Okay, C# then. I've only little knowledge in C++.

 

[Valentas]

Folks, that's C#

I am reaaaaaly dummy type...so much to learn

 

[Coolydudey]

For those who proposed summing the numbers: you need to look up and sum each number separately, so you might as well do a brute force search.
@Architect, doesn't hashing need you to look through all the data to produce the hash? If this is the case, you might as well look through the data until the missing value is found.

 

[Architect]

doesn't hashing need you to look through all the data to produce the hash? If this is the case, you might as well look through the data until the missing value is found.

Very astute! I didn't bother saying because I figured nobody would notice that

What you would do is create a hash based on a block of the numbers as binary data. In C# you could stream them in, or you could treat it as a block of vector memory or something. Along the lines of the UNIX command line md5 proggy, which can compute a MD5 on a large file in a second or two. So you're viewing the data as a large binary block rather than integers, which by the example I just gave can be quick.

Of course as with any optimization problem the answer is; don't.

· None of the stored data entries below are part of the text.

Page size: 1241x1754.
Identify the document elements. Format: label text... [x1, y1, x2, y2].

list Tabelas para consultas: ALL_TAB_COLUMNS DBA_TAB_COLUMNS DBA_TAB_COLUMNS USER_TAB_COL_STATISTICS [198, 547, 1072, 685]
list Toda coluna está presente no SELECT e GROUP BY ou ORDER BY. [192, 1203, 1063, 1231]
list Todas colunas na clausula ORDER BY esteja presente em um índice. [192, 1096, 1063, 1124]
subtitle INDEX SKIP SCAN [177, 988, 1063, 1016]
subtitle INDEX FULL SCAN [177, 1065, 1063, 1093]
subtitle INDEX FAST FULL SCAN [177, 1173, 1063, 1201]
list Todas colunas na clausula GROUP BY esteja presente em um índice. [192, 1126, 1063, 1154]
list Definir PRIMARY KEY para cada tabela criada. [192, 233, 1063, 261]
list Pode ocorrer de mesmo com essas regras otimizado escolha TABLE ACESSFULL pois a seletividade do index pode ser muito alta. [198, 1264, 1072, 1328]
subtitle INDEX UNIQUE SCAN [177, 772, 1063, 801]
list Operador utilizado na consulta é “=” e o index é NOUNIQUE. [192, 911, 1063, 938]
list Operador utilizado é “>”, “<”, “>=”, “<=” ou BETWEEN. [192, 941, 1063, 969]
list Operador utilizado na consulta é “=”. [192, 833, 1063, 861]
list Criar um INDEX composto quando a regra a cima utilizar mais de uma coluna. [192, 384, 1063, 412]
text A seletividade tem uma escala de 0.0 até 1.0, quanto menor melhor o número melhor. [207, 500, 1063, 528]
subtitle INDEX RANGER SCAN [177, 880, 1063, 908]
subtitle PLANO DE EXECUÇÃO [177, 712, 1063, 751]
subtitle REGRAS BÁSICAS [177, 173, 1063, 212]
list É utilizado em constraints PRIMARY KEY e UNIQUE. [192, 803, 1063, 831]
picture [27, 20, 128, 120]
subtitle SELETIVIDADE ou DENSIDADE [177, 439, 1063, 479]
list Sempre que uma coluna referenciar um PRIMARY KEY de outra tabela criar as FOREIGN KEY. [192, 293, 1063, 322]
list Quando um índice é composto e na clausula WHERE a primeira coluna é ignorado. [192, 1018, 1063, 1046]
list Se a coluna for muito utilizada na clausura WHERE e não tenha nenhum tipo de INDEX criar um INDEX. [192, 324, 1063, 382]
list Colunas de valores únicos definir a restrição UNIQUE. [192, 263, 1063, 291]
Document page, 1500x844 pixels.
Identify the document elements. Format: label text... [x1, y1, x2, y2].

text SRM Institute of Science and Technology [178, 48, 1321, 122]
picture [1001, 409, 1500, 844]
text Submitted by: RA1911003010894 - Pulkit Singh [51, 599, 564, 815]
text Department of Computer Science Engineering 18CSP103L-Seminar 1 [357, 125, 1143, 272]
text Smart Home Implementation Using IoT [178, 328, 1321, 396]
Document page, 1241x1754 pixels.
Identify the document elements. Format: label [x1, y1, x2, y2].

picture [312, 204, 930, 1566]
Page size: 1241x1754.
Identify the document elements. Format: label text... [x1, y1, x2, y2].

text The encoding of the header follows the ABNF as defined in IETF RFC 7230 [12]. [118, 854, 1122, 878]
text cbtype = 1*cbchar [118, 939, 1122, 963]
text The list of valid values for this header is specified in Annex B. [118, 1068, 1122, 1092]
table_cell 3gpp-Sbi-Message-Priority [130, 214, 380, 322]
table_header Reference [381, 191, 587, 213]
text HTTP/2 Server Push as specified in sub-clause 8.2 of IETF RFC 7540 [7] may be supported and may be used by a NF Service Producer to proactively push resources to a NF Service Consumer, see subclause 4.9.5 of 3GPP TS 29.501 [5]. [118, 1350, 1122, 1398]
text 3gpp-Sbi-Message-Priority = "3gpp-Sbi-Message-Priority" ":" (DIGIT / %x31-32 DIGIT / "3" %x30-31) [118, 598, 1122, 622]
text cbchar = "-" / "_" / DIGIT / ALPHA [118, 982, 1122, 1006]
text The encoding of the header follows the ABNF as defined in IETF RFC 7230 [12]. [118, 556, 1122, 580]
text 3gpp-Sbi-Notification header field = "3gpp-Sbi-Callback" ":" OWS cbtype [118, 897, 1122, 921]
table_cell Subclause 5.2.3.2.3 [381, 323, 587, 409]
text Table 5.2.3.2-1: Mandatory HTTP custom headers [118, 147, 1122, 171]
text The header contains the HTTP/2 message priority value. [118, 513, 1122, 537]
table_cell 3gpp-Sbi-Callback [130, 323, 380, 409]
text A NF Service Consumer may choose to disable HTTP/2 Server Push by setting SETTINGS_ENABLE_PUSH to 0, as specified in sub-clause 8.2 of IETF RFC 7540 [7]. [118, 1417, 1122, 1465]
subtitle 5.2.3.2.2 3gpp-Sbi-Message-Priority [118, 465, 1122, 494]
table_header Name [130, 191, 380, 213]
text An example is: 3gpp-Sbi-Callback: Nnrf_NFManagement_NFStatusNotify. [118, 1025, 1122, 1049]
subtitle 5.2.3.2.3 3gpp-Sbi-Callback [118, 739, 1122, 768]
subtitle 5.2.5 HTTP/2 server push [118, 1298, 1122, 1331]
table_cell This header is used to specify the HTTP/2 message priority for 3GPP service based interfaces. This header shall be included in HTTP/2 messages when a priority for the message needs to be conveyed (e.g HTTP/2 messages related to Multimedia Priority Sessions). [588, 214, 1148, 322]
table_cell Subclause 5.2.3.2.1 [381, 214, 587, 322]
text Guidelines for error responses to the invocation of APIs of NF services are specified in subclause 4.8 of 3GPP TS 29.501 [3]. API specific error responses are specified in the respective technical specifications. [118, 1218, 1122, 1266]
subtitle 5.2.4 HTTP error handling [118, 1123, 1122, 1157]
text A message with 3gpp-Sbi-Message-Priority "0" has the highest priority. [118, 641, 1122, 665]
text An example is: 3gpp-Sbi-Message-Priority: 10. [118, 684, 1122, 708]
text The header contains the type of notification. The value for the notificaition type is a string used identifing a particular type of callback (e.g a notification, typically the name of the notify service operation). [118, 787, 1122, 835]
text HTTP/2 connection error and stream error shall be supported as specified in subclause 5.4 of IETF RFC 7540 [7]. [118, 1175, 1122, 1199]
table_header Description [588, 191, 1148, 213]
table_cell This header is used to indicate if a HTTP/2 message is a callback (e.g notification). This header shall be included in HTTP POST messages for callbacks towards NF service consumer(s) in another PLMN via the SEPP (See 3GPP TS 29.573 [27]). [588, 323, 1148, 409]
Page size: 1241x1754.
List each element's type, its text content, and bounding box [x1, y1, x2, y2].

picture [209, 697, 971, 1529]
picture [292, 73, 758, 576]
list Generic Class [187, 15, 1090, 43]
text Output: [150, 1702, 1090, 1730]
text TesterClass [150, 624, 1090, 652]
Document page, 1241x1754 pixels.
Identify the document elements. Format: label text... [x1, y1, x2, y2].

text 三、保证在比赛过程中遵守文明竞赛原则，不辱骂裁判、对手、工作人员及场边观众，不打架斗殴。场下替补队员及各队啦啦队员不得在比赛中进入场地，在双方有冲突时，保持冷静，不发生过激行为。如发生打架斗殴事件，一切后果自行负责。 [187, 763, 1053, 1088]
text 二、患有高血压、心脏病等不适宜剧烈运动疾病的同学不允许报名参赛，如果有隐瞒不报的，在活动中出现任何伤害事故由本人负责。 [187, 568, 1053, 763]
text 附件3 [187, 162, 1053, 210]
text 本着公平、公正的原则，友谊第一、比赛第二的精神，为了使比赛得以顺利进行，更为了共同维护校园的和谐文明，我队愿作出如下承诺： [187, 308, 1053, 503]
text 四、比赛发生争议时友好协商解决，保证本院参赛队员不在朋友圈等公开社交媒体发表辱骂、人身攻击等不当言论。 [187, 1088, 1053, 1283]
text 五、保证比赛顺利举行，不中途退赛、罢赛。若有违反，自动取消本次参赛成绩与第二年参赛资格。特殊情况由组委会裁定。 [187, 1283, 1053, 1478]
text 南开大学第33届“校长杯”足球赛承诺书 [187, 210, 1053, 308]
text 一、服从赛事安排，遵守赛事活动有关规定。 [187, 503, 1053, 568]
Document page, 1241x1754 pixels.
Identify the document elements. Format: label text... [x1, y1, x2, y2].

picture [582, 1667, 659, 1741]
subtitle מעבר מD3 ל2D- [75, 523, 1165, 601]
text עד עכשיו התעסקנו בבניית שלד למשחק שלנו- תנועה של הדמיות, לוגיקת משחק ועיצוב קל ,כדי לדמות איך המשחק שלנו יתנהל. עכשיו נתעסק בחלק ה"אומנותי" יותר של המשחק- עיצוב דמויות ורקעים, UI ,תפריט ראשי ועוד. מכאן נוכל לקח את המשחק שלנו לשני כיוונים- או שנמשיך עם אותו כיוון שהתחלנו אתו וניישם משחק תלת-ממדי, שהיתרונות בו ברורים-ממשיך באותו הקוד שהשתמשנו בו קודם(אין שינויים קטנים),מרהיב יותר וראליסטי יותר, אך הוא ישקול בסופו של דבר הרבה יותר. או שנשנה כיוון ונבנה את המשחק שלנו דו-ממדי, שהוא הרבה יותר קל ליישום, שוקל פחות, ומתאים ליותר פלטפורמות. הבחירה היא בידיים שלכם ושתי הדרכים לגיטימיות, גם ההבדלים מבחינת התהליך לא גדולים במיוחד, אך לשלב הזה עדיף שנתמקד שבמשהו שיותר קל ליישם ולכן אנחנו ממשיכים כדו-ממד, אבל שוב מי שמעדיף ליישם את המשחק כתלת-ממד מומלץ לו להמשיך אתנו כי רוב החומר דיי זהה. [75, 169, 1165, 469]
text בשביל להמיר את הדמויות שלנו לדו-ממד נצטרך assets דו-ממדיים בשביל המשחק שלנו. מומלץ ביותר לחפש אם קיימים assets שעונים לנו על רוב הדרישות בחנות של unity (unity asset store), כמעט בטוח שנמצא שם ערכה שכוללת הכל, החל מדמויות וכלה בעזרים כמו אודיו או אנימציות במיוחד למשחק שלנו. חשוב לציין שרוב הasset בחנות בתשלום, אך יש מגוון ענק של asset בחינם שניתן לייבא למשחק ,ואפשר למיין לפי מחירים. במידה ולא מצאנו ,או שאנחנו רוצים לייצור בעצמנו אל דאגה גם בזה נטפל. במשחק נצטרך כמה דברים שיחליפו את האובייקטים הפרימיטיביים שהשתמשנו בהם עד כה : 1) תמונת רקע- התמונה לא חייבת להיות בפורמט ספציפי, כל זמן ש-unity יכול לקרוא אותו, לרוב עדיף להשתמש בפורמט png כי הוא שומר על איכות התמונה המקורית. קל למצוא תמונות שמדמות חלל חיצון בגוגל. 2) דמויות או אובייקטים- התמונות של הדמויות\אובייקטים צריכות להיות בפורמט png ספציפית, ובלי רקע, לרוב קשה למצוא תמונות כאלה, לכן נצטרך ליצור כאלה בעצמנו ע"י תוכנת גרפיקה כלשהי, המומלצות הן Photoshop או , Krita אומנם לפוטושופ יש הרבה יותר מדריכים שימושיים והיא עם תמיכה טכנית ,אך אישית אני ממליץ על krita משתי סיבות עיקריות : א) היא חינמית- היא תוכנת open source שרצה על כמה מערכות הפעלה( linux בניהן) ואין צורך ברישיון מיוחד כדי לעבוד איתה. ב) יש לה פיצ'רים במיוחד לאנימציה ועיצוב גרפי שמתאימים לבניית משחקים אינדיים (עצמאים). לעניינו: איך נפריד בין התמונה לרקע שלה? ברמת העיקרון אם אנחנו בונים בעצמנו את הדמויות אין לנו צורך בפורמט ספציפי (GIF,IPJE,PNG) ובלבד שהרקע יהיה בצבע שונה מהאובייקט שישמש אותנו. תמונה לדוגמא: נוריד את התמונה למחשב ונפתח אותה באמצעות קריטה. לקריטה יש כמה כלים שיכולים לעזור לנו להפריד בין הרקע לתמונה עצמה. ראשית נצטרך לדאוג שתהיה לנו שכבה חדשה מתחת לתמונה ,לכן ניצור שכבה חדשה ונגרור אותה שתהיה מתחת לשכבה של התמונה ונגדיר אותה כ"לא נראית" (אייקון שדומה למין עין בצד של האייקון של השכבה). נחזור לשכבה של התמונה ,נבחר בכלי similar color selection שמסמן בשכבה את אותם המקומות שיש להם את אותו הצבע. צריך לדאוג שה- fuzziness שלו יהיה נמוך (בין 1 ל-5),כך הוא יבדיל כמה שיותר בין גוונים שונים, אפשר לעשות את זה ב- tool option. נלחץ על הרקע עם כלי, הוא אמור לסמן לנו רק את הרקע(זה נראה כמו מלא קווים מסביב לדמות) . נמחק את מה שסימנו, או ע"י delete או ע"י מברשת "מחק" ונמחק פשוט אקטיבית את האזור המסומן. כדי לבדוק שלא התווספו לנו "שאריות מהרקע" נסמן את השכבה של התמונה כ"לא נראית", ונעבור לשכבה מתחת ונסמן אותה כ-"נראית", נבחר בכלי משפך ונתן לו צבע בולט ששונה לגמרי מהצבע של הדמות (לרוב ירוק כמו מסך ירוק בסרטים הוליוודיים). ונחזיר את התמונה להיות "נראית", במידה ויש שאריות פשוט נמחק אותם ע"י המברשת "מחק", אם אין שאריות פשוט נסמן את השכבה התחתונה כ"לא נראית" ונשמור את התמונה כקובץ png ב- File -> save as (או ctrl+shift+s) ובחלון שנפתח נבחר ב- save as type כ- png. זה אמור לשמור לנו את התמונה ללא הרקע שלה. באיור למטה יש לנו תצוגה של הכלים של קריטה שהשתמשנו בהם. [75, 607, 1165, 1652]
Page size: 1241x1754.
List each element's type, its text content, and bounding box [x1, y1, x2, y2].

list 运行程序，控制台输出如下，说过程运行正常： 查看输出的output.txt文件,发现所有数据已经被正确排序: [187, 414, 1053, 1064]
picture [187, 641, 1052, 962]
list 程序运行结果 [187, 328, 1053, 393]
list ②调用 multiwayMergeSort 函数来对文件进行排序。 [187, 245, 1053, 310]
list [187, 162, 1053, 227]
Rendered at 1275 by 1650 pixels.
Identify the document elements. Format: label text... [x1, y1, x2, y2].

Or at least until after you do the brute force solution. Who knows how much faster, if any, my solution is. You know writing the loops and checks in assembly would probably be the fastest.

But these questions are to see how smart you are, not find the right answer. So I came up with an answer as quick as I could (a few minutes after posting), and got interested to see how it looked when written up. I think it is a faster solution, but regardless it should impress an interviewer with your acumen.